Онлайн-журнал V–A–C Sreda представляет специальный новогодний выпуск, посвященный винным исследованиям и созданный совместно с участником грантовой программы Дома культуры «ГЭС-2».
Мы публикуем текст социолога, исследователя вина и сотрудника факультета социальных наук НИУ ВШЭ Данилы Иванова о малоизвестном, но важном эпизоде в истории виноделия — попытке советских ученых создать собственную, независимую от европейской традиции основу виноградарства при помощи морозоустойчивой амурской лозы. В центре повествования — селекционер Александр Потапенко, который доказал жизнеспособность вида Vitis amurensis и сделал возможным северное виноделие.
ЧРЕЗМЕРНОЕ УПОТРЕБЛЕНИЕ АЛКОГОЛЯ ВРЕДИТ ВАШЕМУ ЗДОРОВЬЮ
Просто представьте: в Ростовскую область, в Новочеркасск, в 1950–1970-е регулярно приезжает пить вино нобелевский лауреат, туда выписывают специальный пропуск норвежскому археологу Туру Хейердалу и его коллегам по экспедициям «Ра» и «Кон-Тики», чтобы путешественники могли познакомиться с местными винными авангардистами; позже Хейердал даже станет крестным отцом сына одного из местных виноградарей. Сюда же съезжаются художники и такие уважаемые лица СССР, как космонавты Михаил Гречко и Борис Волынов, — словом, возникает настоящий центр притяжения для богемы со всего мира. Любопытно, что сегодня в России об этом едва ли кто знает (даже в экспертных кругах), и получается парадоксальное положение: команда британского справочника The Oxford Companion to Wine с большим трепетом относится к советскому винному авангарду, пускай и понимая, что в нем еще очень много пробелов, а отечественные исследователи и публичные деятели остаются в неведении.
Однако как же вышло, что в середине прошлого века донские степи стали одной из колыбелей русского виноделия? Чтобы в этом разобраться, придется начать немного издалека.

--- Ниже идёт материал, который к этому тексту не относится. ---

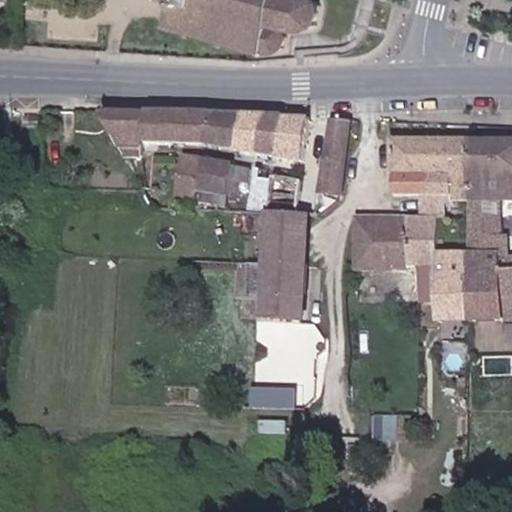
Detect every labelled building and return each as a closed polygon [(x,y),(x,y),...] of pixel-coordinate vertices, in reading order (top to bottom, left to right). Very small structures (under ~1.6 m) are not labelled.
[(173,0),(166,28),(257,52),(272,55),(279,53),(283,47),(286,39),(284,29),(300,32),(309,30),(316,24),(319,17),(320,9),(317,1),(315,0),(173,0)] [(148,114),(104,113),(127,157),(144,157),(144,142),(148,114)] [(179,114),(148,114),(144,142),(158,143),(173,144),(179,114)] [(213,116),(179,114),(173,144),(209,146),(213,116)] [(246,118),(213,116),(209,146),(239,151),(246,118)] [(266,119),(246,118),(239,151),(259,155),(266,119)] [(286,120),(266,119),(259,155),(279,158),(286,120)] [(311,120),(286,120),(279,158),(304,161),(311,120)] [(353,121),(331,120),(321,185),(319,192),(342,195),(344,183),(348,153),(353,121)] [(471,200),(472,142),(397,142),(397,194),(453,196),(453,201),(471,200)] [(470,246),(469,320),(506,318),(504,272),(503,255),(501,200),(511,200),(511,142),(472,142),(471,200),(470,246)] [(27,170),(28,158),(11,157),(12,170),(27,170)] [(156,157),(151,185),(181,192),(180,204),(199,206),(201,191),(207,161),(186,157),(156,157)] [(207,161),(201,191),(231,196),(233,185),(233,181),(236,167),(207,161)] [(251,170),(236,167),(233,181),(248,183),(251,170)] [(271,211),(270,213),(300,215),(303,183),(276,178),(274,189),(271,211)] [(303,183),(300,215),(309,215),(316,215),(319,192),(321,185),(303,183)] [(231,196),(230,199),(237,200),(240,186),(233,185),(231,196)] [(250,208),(271,211),(274,189),(255,185),(250,208)] [(270,213),(268,262),(308,263),(309,241),(309,215),(300,215),(270,213)] [(411,267),(410,219),(358,218),(359,270),(395,271),(419,271),(419,266),(411,267)] [(469,320),(470,246),(463,246),(463,253),(440,254),(440,220),(410,219),(411,267),(419,266),(419,271),(420,302),(438,301),(439,321),(469,320)] [(268,262),(265,317),(305,319),(308,263),(268,262)] [(420,302),(419,271),(395,271),(395,302),(420,302)] [(220,349),(223,325),(210,323),(205,346),(220,349)] [(254,403),(297,406),(298,392),(255,389),(254,403)] [(409,442),(410,417),(399,416),(398,441),(409,442)]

Долгое время все в мире были уверены, что существует только один вид виноградной лозы, пригодный для виноделия — культурный, особенно распространенный в Европе вид Vitis vinifera, от которого происходят все известные нам сорта: шардоне, каберне совиньон, рислинг, пино нуар, совиньон блан и многие другие. Чтобы быть «рабочим», виноград должен обладать обоеполым (гермафродитным) цветком: так он не зависит от опылений и дает хороший урожай. В истории был только один прецедент появления такого винограда тысячи лет назад, и это как раз и есть «европейский» вид, хотя в действительности родился он далеко не в Европе, а на территориях современной Грузии, Армении, Ирана, на берегах Каспия. Положение дел, при котором существовал всего лишь один пригодный для виноградарства вид, вызвало некоторый пессимизм, поскольку это значило, что будущее вина и винограда в опасности — он может расти лишь на небольшом участке нашей планеты, а еще подвержен многим заболеваниям, крайне зависим от макроколебаний климата и не защищен от грибков с других континентов, завезенных во времена колонизации. При этом продукты винной промышленности по своей роли сходны с пшеницей — они не столь заметны в повседневности, но в действительности благодаря им сформировались и продолжают формироваться многие цивилизации.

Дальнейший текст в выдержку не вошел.